Ruhe Lucentezza refers to himself as a "letteral choreographer.” His most compelling works are compilations and assemblages of found or appropriated texts ("found in silent purity, corrupted in my hands towards useless dialogue" - thus Lucentezza, in conversation with this author) - works which he somewhat misleadingly terms "letter installations and performances for syntax and type.” Recent works include a series entitled "found subjects.” He has a cynical sense of humor, including a tendency to lie about his sources. Lucentezza sometimes writes his first name with an umlaut over one or another of the vowels, "thus," he has commented, "destabilizing the self at the site of its signature.”

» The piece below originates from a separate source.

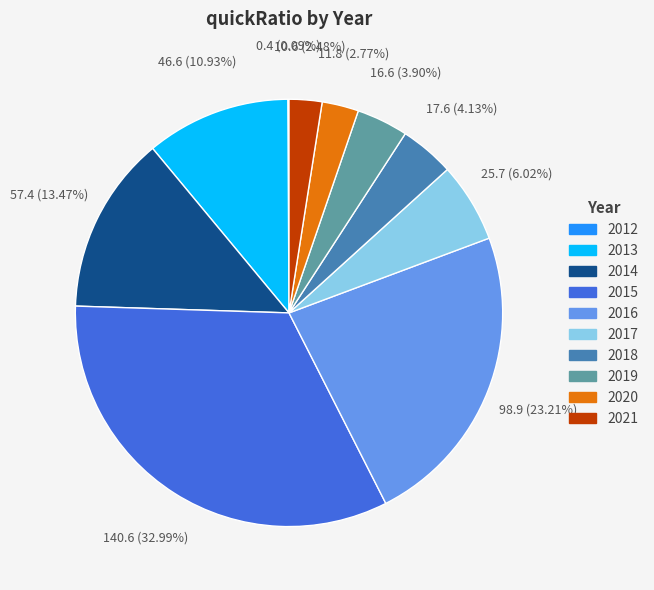

Is there any slice that represents more than half of the pie?

No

In his uncooperative interviews and quasi-critical parodic lectures, he insists that lying about one's relationship to Duchamp and Cage demonstrates an absolute comprehension of their work. [This may be one of those rare moments in which he is at least attempting accuracy.] The work of Lucentezza is a refusal of writing, a denial of communication, ultimately an absolute absence of art itself. [See my unpublished essay, "Refusal of the Work: Task and Anti-Task in the Work of Ruhe Lucentezza”]

V.

The fictions, or fictive distillations, of Ricev Prosa are in many respects similiar to those of Anmassend Bekehrt, though he shares few if any of Bekehrt's theoretical proclivities. He is currently at work extracting the gists and piths from Scott Macleod's “Anne Frank In Jerusalem, arranging them in a prose construction entitled "The White Fragments.”
In the selections I have seen, this text becomes the omniscient narrator of its own disjunctive story. Even a superficial reading reveals this text as a multiple and conflicted entity. Subjected to its own interventions and incessant interruptions, the text is ultimately unable to tell more than the context of its own inscription. That context is the site of writing itself, indifferent to author and reader alike, finally silent before the interpretive gaze. It is, therefore, the antitext, arriving symptomatically here at the edge of the millennium.

Prosa, however, would deny all of this, dismissing it as mere fashionable posturing, self-indulgence masquerading in the jargon of critical theory. Prosa refers to his work as "decorative expressionism" - a designation which would seem to speak for itself (thus no further comment).